EXERCISE: In your copy of the listing below, reproduce each word exactly and include no pictures.

SUPPLIED MATERIAL:
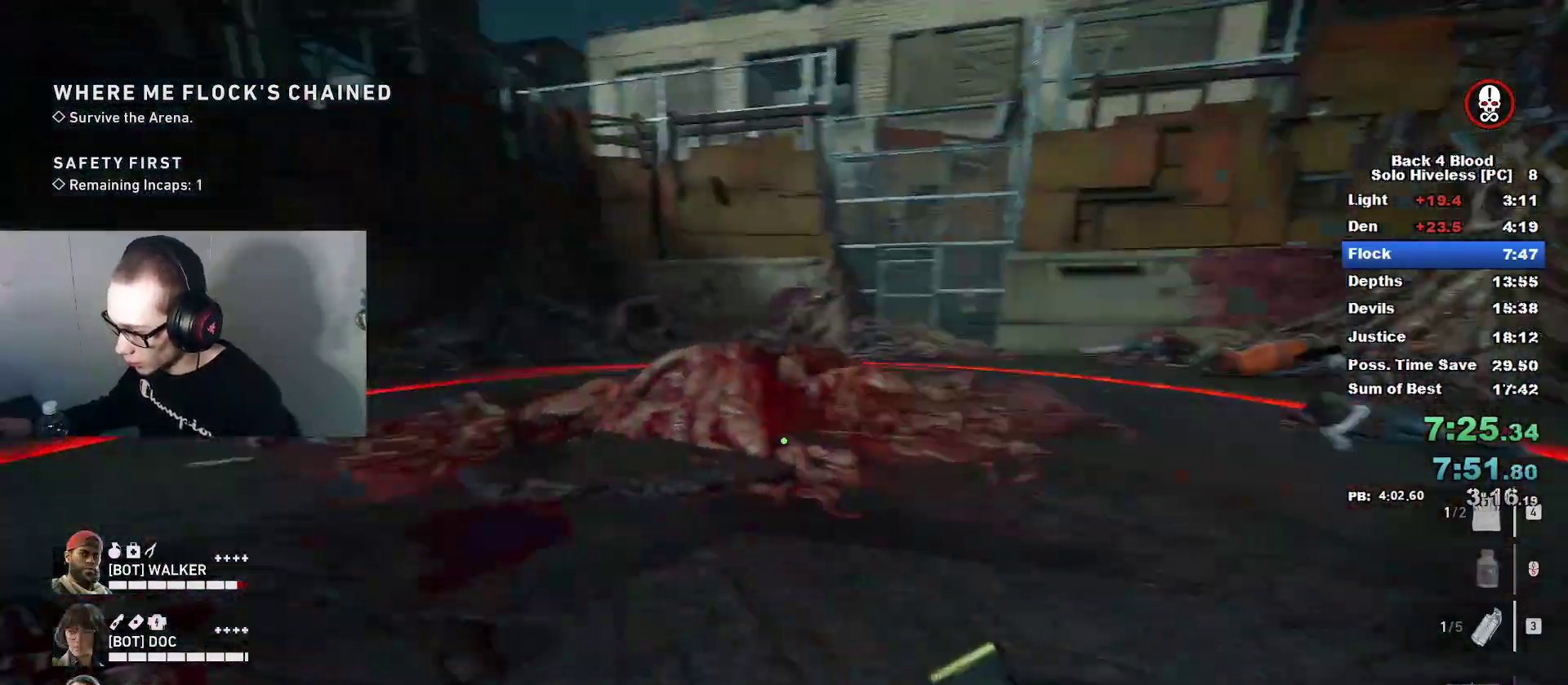
{"keys": [], "mouse": ["left"], "mouse_move": "still", "events": []}
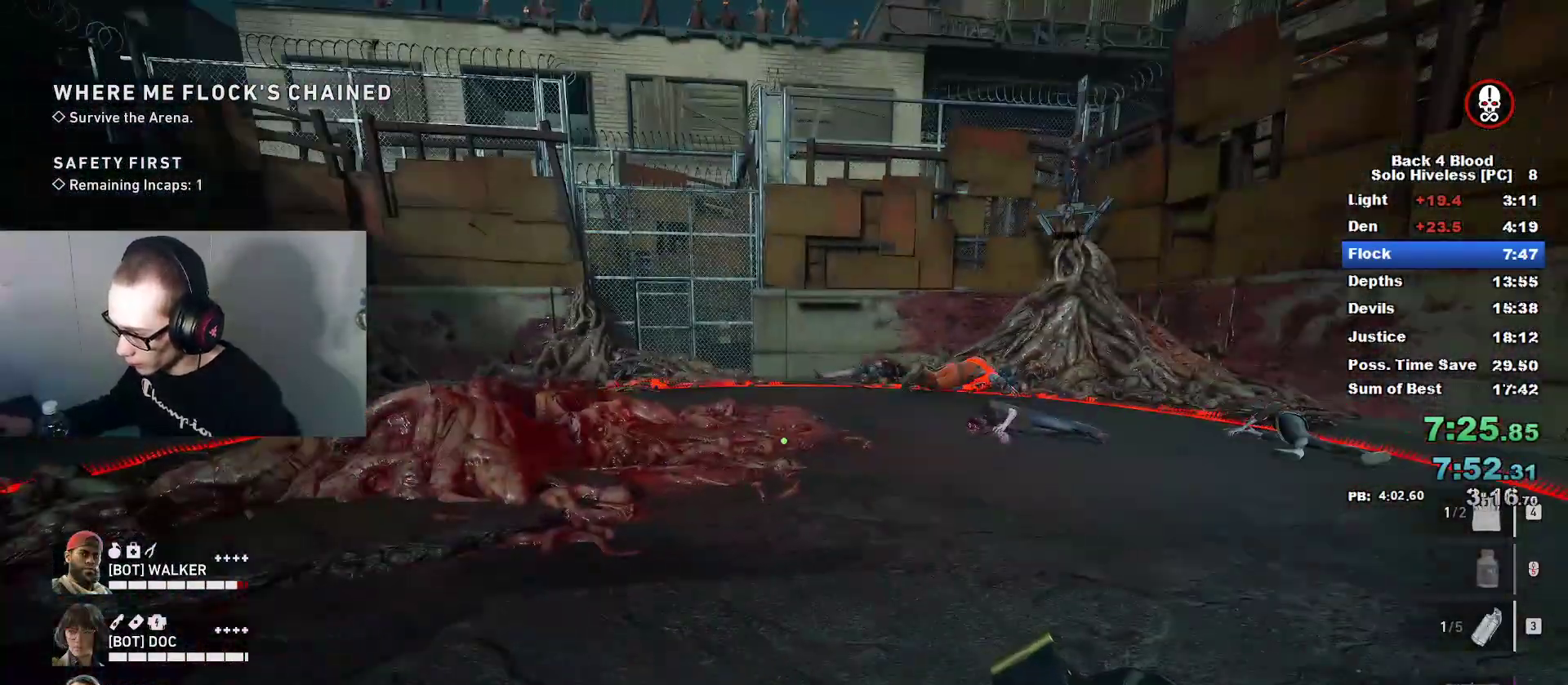
{"keys": [], "mouse": ["left"], "mouse_move": "up", "events": []}
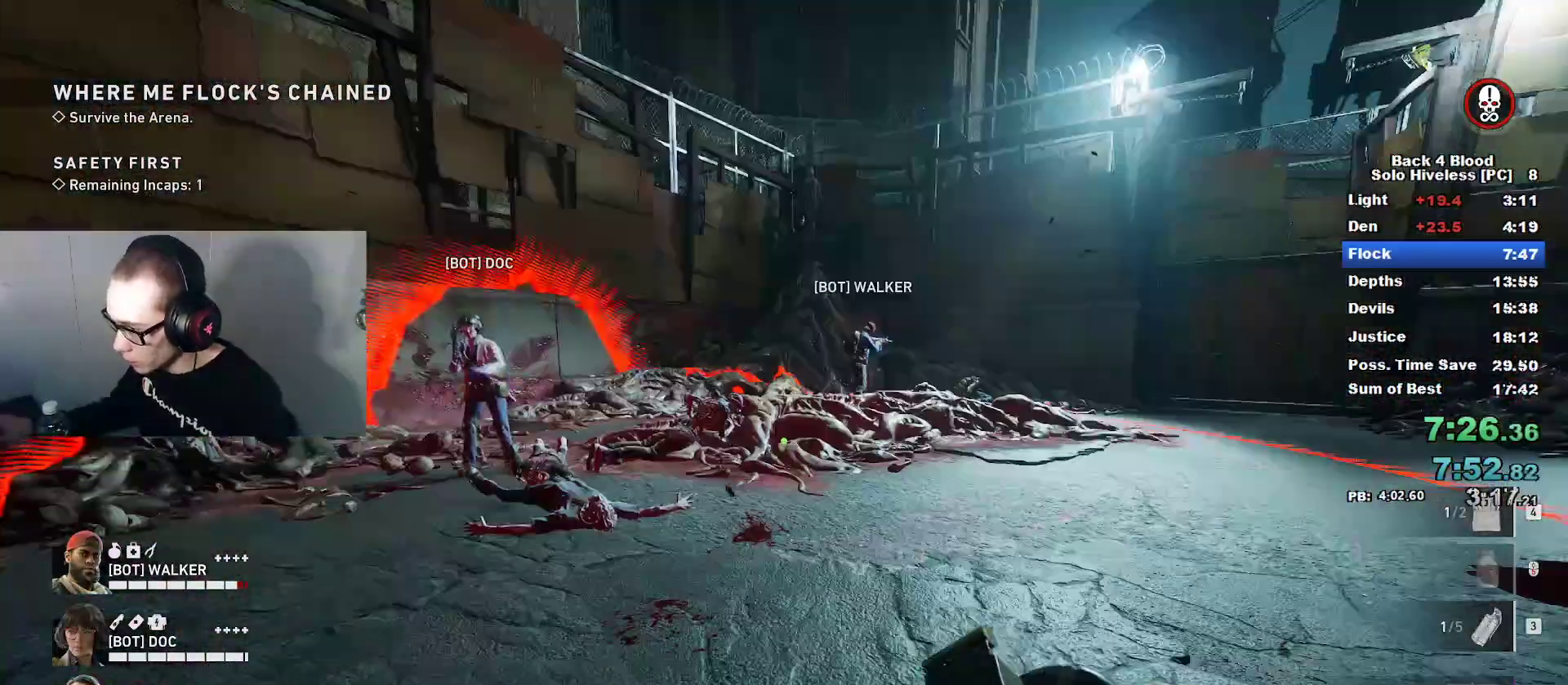
{"keys": [], "mouse": ["left"], "mouse_move": "up-right", "events": []}
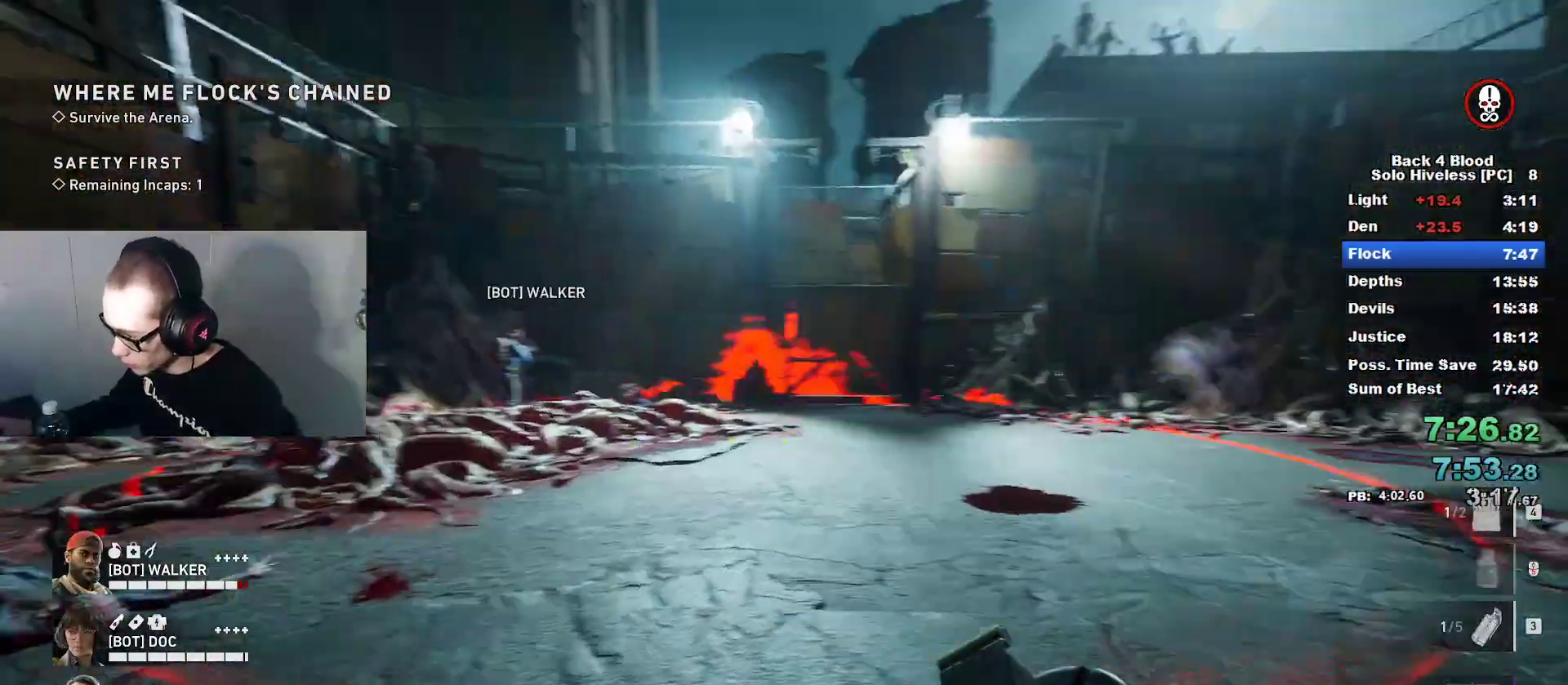
{"keys": [], "mouse": ["left"], "mouse_move": "down-left", "events": []}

SOLUTION:
{"keys": [], "mouse": ["left"], "mouse_move": "still", "events": []}
{"keys": [], "mouse": ["left"], "mouse_move": "up", "events": []}
{"keys": [], "mouse": ["left"], "mouse_move": "up-right", "events": []}
{"keys": [], "mouse": ["left"], "mouse_move": "down-left", "events": []}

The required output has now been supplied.